Pode ocorrer lesão valvar causando sopro cardíaco e, às vezes, manifestações de insuficiência cardíaca (p. ex., dispneia, estertores pulmonares, algumas vezes hipotensão), que pode evoluir rapidamente.

A ruptura do septo pode não causar sintomas inicialmente, porém, mais tarde, o paciente pode evoluir para insuficiência cardíaca.

Arritmias podem ocorrer após trauma torácico contuso, sendo a fibrilação atrial a arritmia resultante mais comum (2).

Concussão cardíaca é a parada cardíaca súbita depois de um baque na parede anterior do tórax em pacientes que não têm doença cardíaca estrutural pré-existente ou traumática. A maioria das lesões por commotio cordis ocorre em jovens atletas (3). Normalmente, esse golpe envolve um projétil rápido e duro (p. ex., bola de beisebol, disco de hóquei) ou outro contato físico quando os atletas colidem entre si. Acredita-se que um golpe direto sobre o coração no início do período de repolarização (p. ex., onda T precoce) possa provocar fibrilação ventricular.

Referências gerais

  1. 1. Patel KM, Kumar NS, Desai RG, et al. Blunt Trauma to the Heart: A Review of Pathophysiology and Current Management. J Cardiothorac Vasc Anesth. 2022;36(8 Pt A):2707-2718. doi:10.1053/j.jvca.2021.10.018

  2. 2. Ismailov RM, Ness RB, Redmond CK, et al. Trauma associated with cardiac dysrhythmias: results from a large matched case-control study. J Trauma. 2007;62(5):1186-1191. doi:10.1097/01.ta.0000215414.35222.bb

  3. 3. Maron BJ, Estes NA 3rd. Commotio cordis. N Engl J Med. 2010;362(10):917-927. doi:10.1056/NEJMra0910111

Diagnóstico da lesão cardíaca contusa

  • ECG

  • E-FAST (Extended Focused Assessment with Sonography in Trauma)

  • Algumas vezes, ecocardiografia

  • Biomarcadores cardíacos

Deve-se suspeitar de lesão cardíaca nos pacientes com trauma torácico importante e palpitação, arritmia, novo sopro cardíaco, ou taquicardia ou hipotensão inexplicada.

Pacientes com trauma torácico fechado significativo devem ser avaliados com ECG de 12 derivações. Na contusão miocárdica, o ECG pode revelar alterações no segmento ST que simulam isquemia cardíaca ou infarto do miocárdio. Os distúrbios da condução mais comuns são a fibrilação atrial, o bloqueio de ramo do feixe (geralmente à direita), a taquicardia sinusal inexplicada e as extrassístoles ventriculares únicas ou múltiplas.

Em geral, realiza-se o E-FAST (Extended Focused Assessment With Sonography in Trauma) durante a reanimação inicial e pode mostrar anormalidades do movimento da parede, líquido pericárdico ou ruptura da câmara ou valvular. Pacientes com suspeita de lesão cardíaca contusa por causa de achados clínicos ou eletrocardiográficos ou E-FAST devem fazer ecocardiografia formal para avaliar a função e anormalidades anatômicas.

Biomarcadores cardíacos (p. ex., troponina) são mais úteis para a triagem e, assim, ajudam a descartar lesão cardíaca contusa. Se os marcadores cardíacos e o ECG forem normais e não houver arritmia, a lesão cardíaca contusa pode ser excluída com segurança.

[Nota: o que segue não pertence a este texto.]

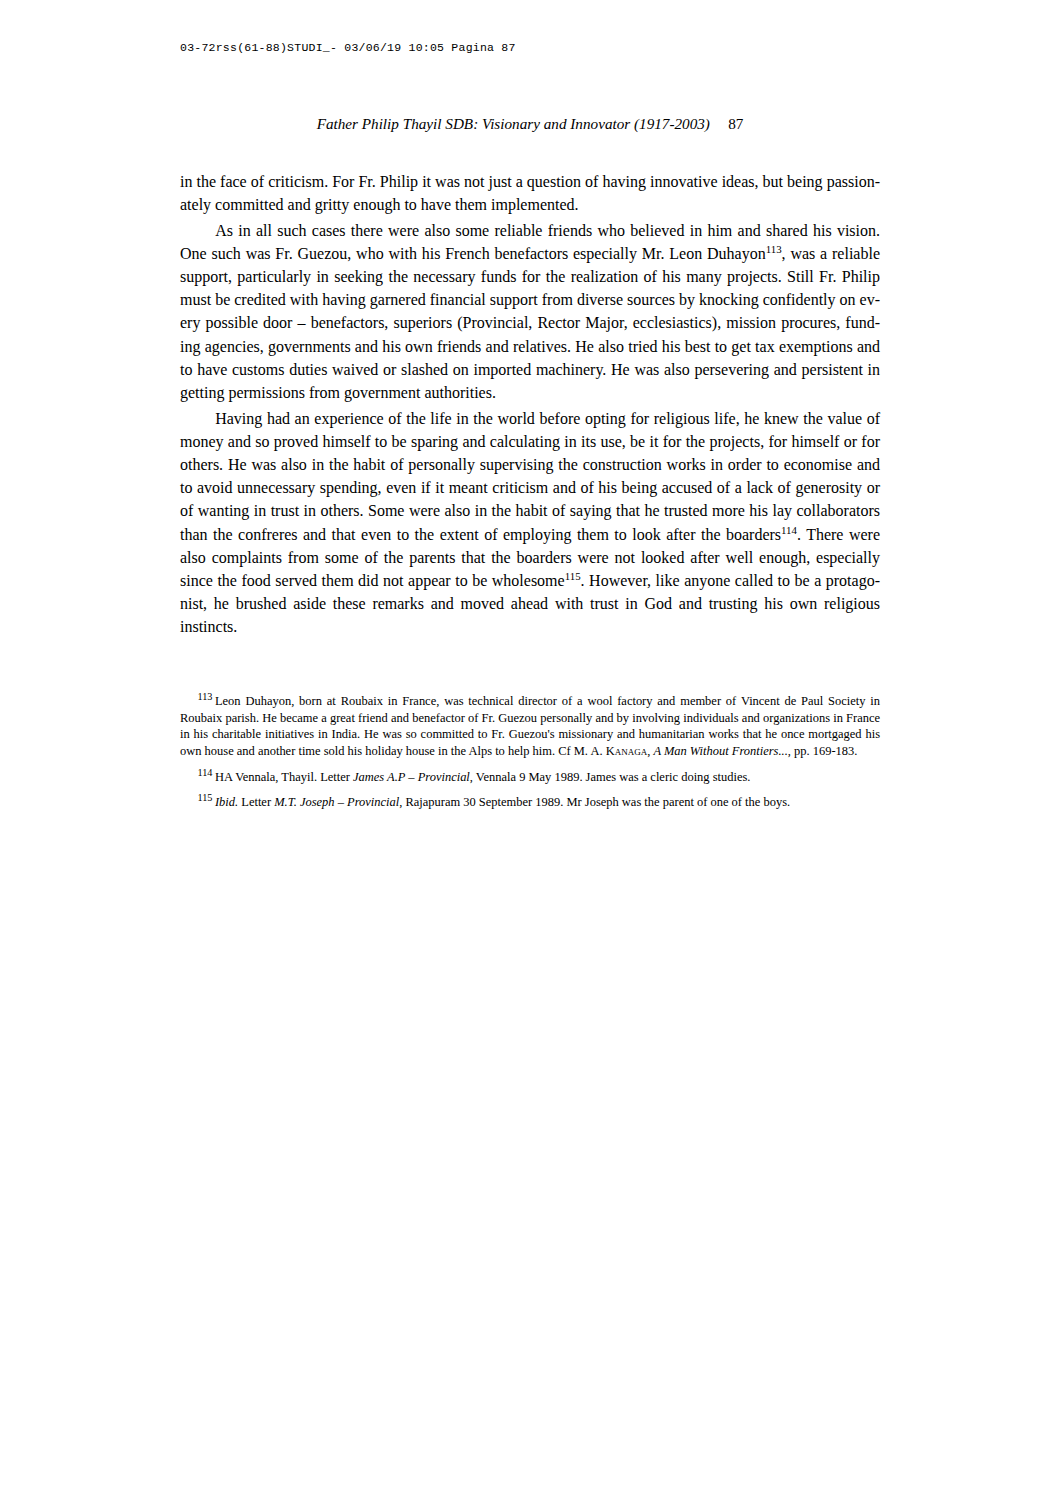03-72rss(61-88)STUDI_- 03/06/19 10:05 Pagina 87
Father Philip Thayil SDB: Visionary and Innovator (1917-2003) 87
in the face of criticism. For Fr. Philip it was not just a question of having innovative ideas, but being passionately committed and gritty enough to have them implemented.
As in all such cases there were also some reliable friends who believed in him and shared his vision. One such was Fr. Guezou, who with his French benefactors especially Mr. Leon Duhayon113, was a reliable support, particularly in seeking the necessary funds for the realization of his many projects. Still Fr. Philip must be credited with having garnered financial support from diverse sources by knocking confidently on every possible door – benefactors, superiors (Provincial, Rector Major, ecclesiastics), mission procures, funding agencies, governments and his own friends and relatives. He also tried his best to get tax exemptions and to have customs duties waived or slashed on imported machinery. He was also persevering and persistent in getting permissions from government authorities.
Having had an experience of the life in the world before opting for religious life, he knew the value of money and so proved himself to be sparing and calculating in its use, be it for the projects, for himself or for others. He was also in the habit of personally supervising the construction works in order to economise and to avoid unnecessary spending, even if it meant criticism and of his being accused of a lack of generosity or of wanting in trust in others. Some were also in the habit of saying that he trusted more his lay collaborators than the confreres and that even to the extent of employing them to look after the boarders114. There were also complaints from some of the parents that the boarders were not looked after well enough, especially since the food served them did not appear to be wholesome115. However, like anyone called to be a protagonist, he brushed aside these remarks and moved ahead with trust in God and trusting his own religious instincts.
113 Leon Duhayon, born at Roubaix in France, was technical director of a wool factory and member of Vincent de Paul Society in Roubaix parish. He became a great friend and benefactor of Fr. Guezou personally and by involving individuals and organizations in France in his charitable initiatives in India. He was so committed to Fr. Guezou's missionary and humanitarian works that he once mortgaged his own house and another time sold his holiday house in the Alps to help him. Cf M. A. Kanaga, A Man Without Frontiers..., pp. 169-183.
114 HA Vennala, Thayil. Letter James A.P – Provincial, Vennala 9 May 1989. James was a cleric doing studies.
115 Ibid. Letter M.T. Joseph – Provincial, Rajapuram 30 September 1989. Mr Joseph was the parent of one of the boys.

Tratamento da lesão cardíaca contusa

  • Cuidados de suporte

Pacientes com distúrbios da condução causados por contusão miocárdica precisam de monitoramento cardíaco por 8 a 24 horas porque têm risco de arritmias súbitas (1). O tratamento é principalmente de suporte (p. ex., tratamento das arritmias sintomáticas ou insuficiência cardíaca) e é raramente necessário. Indica-se o reparo cirúrgico para os raros casos de ruptura valvar ou miocárdica.

Pacientes com contusão cardíaca recebem tratamento para arritmia (p. ex., reanimação cardiopulmonar [RCP] e desfibrilação seguida de observação hospitalar).

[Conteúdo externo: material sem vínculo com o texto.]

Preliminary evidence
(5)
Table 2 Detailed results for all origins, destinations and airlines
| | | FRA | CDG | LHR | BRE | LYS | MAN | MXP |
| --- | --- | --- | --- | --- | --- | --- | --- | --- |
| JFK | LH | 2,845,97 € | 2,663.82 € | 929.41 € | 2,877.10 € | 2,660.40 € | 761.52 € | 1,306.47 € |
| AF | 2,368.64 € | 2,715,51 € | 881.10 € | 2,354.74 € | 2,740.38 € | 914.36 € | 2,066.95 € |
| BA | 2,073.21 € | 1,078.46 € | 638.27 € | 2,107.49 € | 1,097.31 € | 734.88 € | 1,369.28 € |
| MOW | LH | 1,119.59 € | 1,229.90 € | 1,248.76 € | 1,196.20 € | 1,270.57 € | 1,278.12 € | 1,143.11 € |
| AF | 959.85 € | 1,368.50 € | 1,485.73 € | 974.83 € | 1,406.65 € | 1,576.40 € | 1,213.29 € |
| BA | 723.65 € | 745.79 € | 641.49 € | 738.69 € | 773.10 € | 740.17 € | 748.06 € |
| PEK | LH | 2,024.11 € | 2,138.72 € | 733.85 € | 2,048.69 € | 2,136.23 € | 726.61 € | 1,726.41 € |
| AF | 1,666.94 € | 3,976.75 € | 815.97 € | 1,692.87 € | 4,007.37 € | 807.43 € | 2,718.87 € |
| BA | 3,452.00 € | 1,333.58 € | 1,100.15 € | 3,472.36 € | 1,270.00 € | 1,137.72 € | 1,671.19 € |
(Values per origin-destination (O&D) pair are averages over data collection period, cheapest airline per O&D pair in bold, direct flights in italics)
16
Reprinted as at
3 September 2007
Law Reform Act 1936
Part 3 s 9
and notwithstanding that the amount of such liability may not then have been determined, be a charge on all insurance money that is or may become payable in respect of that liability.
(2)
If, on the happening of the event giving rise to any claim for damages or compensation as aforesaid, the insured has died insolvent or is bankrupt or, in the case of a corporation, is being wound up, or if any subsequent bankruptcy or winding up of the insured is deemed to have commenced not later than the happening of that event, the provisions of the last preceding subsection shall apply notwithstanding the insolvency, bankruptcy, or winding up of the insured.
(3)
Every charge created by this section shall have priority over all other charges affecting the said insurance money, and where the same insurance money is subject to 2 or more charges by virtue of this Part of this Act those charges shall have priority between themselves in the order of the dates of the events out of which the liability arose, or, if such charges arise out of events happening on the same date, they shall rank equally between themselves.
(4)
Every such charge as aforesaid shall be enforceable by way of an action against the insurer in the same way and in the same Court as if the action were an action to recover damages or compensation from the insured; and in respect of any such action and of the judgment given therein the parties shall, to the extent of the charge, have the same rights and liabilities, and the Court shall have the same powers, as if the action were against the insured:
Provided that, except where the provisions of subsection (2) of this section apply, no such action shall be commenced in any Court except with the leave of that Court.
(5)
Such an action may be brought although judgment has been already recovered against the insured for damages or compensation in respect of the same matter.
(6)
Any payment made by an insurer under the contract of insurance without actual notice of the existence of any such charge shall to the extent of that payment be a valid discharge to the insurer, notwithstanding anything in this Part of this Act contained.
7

Referência sobre tratamento

  1. 1. Clancy K, Velopulos C, Bilaniuk JW, et al. Screening for blunt cardiac injury: an Eastern Association for the Surgery of Trauma practice management guideline. J Trauma Acute Care Surg. 2012;73(5 Suppl 4):S301-S306. doi:10.1097/TA.0b013e318270193a

Pontos-chave

  • Deve-se suspeitar de lesão cardíaca contusa em pacientes com trauma torácico importante e palpitação, arritmia, novo sopro cardíaco, ou taquicardia ou hipotensão inexplicada.

  • ECG e marcadores cardíacos ajudam a avaliar se há lesão, e ecocardiograma ajuda a avaliar a função e alterações anatômicas.

  • Pacientes com distúrbios da condução ou arritmias precisam de monitoramento cardíaco.